Palucci I, Battah B, Salustri A, De Maio F, Petrone L, Ciccosanti F, Sali M, Bondet V, Duffy D, Fimia GM, Goletti D and Delogu G
Int J Med Microbiol. 2019 May 22. pii: S1438-4221(19)30097-9. doi: 10.1016/j.ijmm.2019.05.005.
Interferon-γ inducible protein 10 (IP-10), is a potent chemoattractant that promotes migration of monocytes and activated T-cells to inflammation foci.
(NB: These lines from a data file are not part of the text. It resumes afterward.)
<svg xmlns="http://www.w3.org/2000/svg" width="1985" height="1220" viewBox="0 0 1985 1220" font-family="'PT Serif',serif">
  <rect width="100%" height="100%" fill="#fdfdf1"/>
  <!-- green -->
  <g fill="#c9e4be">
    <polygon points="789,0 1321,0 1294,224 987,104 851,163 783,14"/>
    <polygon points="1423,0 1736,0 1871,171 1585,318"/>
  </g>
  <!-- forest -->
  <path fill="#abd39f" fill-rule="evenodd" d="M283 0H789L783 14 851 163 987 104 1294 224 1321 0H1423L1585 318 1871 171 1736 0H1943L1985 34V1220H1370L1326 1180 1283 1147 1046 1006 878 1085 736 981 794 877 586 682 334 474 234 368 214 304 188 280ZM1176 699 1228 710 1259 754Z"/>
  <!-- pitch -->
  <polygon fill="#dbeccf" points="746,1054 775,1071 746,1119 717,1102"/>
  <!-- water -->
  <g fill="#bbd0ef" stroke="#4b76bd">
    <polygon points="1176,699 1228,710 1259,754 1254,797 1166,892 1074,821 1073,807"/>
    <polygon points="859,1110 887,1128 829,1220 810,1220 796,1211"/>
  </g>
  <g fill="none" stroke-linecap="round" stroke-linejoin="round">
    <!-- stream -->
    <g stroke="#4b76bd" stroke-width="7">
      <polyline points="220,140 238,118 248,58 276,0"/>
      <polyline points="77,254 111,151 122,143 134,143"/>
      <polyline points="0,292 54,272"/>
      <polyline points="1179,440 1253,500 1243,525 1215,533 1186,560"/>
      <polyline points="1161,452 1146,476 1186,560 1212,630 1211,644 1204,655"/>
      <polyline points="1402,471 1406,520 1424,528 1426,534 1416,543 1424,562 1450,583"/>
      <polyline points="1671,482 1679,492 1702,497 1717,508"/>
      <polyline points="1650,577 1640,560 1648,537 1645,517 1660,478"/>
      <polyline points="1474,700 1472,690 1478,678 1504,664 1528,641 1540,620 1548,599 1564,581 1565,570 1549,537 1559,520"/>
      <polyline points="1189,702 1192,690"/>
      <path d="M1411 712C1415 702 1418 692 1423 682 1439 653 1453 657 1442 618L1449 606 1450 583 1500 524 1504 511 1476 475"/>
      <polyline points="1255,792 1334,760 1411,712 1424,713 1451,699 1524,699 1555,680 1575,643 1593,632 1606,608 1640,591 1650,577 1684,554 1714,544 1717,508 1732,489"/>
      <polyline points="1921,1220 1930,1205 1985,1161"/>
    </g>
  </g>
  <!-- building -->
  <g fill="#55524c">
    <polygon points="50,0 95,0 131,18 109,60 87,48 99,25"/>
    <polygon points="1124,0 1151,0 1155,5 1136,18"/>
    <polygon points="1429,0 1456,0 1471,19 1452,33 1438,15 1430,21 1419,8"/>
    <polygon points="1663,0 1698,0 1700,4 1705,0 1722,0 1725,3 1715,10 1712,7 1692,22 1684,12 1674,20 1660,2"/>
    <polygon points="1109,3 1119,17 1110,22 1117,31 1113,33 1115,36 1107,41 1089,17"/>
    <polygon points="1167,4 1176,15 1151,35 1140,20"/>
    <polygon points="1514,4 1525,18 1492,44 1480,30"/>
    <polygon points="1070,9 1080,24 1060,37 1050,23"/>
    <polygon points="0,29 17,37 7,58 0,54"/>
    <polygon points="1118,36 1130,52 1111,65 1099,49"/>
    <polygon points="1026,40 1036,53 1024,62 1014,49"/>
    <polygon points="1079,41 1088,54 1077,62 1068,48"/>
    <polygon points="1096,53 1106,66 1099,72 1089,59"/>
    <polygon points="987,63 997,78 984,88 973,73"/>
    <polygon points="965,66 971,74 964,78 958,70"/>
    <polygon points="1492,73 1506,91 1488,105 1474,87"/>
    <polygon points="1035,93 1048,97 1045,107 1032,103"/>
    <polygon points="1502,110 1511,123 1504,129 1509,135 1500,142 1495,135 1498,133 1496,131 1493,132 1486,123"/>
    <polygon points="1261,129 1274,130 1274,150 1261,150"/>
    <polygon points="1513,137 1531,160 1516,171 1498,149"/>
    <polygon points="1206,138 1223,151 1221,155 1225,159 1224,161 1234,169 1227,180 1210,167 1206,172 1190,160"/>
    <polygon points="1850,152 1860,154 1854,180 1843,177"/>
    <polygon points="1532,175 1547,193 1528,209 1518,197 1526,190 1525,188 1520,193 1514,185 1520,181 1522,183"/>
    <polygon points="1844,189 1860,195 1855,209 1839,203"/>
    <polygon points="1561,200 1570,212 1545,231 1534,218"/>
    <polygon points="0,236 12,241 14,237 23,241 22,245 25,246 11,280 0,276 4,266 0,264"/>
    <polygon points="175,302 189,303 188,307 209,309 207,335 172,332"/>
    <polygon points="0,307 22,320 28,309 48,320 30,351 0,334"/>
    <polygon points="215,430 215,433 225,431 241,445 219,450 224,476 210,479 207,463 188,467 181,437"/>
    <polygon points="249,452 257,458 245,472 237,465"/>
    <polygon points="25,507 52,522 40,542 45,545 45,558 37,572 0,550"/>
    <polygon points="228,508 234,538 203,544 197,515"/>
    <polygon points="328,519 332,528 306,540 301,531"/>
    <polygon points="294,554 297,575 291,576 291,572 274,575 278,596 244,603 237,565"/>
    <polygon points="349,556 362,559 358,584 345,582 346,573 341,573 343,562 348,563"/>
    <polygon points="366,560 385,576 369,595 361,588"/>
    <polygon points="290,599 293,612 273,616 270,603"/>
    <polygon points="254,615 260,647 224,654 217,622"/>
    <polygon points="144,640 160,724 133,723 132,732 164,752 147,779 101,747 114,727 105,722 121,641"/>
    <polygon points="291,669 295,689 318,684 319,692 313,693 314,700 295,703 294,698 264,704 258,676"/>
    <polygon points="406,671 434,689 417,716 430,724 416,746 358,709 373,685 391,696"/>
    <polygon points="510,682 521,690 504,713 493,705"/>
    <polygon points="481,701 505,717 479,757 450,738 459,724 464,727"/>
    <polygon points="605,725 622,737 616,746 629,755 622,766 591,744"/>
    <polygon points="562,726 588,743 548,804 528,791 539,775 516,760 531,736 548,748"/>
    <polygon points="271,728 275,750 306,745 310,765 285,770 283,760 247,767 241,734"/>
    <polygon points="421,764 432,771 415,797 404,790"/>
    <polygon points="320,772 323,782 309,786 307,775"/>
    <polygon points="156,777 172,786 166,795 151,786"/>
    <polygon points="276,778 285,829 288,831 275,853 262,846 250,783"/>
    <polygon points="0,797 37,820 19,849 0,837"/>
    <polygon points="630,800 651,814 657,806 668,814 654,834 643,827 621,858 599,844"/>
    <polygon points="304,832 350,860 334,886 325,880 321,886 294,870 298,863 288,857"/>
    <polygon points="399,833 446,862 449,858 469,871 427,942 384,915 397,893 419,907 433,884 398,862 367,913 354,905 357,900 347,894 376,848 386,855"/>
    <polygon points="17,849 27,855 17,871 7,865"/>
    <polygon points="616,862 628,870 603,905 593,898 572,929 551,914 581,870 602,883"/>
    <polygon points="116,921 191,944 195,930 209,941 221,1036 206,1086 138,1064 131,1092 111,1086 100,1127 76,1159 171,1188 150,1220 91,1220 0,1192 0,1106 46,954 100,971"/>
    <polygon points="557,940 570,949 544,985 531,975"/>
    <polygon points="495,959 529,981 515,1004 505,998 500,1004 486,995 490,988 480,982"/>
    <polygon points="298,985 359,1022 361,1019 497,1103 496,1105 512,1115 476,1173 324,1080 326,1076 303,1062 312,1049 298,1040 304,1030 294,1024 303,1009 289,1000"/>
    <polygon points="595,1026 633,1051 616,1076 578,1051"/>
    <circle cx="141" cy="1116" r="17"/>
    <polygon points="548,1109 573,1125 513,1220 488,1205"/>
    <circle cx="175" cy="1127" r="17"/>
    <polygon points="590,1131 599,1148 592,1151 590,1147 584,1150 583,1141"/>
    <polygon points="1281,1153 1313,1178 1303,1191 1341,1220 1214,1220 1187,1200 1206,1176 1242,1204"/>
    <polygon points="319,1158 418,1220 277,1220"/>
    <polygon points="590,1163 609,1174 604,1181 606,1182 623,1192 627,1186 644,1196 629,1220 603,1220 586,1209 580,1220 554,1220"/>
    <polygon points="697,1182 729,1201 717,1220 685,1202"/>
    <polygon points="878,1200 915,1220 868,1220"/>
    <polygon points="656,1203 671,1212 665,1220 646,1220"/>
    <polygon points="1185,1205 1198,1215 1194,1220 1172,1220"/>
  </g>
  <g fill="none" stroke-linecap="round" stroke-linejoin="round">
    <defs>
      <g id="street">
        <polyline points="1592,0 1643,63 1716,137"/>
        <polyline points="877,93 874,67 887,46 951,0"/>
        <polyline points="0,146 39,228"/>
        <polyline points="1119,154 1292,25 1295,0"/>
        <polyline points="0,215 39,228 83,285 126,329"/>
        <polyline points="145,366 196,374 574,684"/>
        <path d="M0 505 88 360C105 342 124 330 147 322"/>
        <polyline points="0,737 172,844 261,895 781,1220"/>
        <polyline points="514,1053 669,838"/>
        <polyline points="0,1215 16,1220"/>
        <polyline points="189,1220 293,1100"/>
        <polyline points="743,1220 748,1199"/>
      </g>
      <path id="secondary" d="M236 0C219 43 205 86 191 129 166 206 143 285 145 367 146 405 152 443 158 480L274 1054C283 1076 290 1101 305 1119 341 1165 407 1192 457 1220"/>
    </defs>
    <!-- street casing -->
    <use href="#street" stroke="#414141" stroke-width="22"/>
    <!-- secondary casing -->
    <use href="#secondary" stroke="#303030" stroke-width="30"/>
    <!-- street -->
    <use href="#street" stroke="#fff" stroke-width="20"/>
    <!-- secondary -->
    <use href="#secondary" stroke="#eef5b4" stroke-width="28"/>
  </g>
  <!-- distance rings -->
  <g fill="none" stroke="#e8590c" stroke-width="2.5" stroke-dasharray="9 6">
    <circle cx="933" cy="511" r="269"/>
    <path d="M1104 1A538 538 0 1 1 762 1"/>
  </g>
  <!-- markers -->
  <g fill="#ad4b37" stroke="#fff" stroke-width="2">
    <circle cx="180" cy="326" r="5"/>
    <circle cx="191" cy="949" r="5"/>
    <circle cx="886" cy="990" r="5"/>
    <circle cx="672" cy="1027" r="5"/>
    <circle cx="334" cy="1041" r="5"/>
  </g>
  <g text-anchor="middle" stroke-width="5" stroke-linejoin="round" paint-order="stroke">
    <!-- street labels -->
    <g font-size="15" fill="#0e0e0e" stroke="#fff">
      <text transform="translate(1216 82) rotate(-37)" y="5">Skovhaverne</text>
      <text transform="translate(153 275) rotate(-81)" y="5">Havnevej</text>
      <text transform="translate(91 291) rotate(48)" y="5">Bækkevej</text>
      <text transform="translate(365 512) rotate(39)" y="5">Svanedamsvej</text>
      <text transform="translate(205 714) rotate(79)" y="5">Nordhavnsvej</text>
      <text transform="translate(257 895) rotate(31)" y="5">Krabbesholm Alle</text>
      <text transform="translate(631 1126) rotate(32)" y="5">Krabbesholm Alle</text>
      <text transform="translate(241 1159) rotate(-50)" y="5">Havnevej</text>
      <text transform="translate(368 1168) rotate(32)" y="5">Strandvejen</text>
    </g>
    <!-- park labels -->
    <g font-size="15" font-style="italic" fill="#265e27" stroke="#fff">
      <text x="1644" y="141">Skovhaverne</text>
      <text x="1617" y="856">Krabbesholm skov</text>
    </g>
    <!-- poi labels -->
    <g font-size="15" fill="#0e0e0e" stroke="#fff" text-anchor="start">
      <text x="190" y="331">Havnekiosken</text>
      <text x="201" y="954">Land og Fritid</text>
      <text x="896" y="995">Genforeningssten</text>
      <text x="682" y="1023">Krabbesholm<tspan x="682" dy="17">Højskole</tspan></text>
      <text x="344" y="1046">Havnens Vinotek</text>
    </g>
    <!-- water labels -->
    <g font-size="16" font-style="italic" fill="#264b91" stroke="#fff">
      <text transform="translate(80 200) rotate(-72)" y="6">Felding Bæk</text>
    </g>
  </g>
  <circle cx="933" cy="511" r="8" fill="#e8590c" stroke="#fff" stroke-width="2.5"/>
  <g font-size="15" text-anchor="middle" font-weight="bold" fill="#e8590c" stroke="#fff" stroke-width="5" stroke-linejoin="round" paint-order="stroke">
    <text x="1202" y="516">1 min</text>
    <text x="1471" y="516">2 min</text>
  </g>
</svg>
IP-10 is elevated in serum of patients with chronic hepatitis C virus (HCV) and tuberculosis (TB) infections, although it remains to be determined the contribution of IP-10 in restricting Mycobacterium tuberculosis (Mtb) replication. Here, we investigated the impact of IP-10 on mycobacteria replication using the ex vivo model of human whole-blood (WB) assay. In particular, we compared the levels of IP-10 upon infection with different Mtb clinical strains and species of non-tuberculous mycobacteria (NTM) and evaluated how IP-10 may contain bacterial replication. Interestingly, we observed that the inhibition of the host enzyme dipeptidyl peptidase IV (DPP-IV), which inactivates IP-10 through cleavage of two amino acids at the chemokine N-terminus, restricted mycobacterial persistence in WB, supporting the critical role of full length IP-10 in mediating an anti-Mtb response. Addition of recombinant IP-10 expressed in eukaryotic cells enhanced the anti-mycobacterial activity in WB, although no differences were observed when IP-10 containing different proportions of cleaved and non-cleaved forms of the chemokine were added. Moreover, recombinant IP-10 did not exert a direct anti-mycobacterial effect. Our results underscore the clinical relevance of IP-10 in mycobacteria pathogenesis and support the potential outcomes that may derive by targeting the IP-10/CXCR3 pathway as host directed therapies for the treatment of Mtb or NTM infections.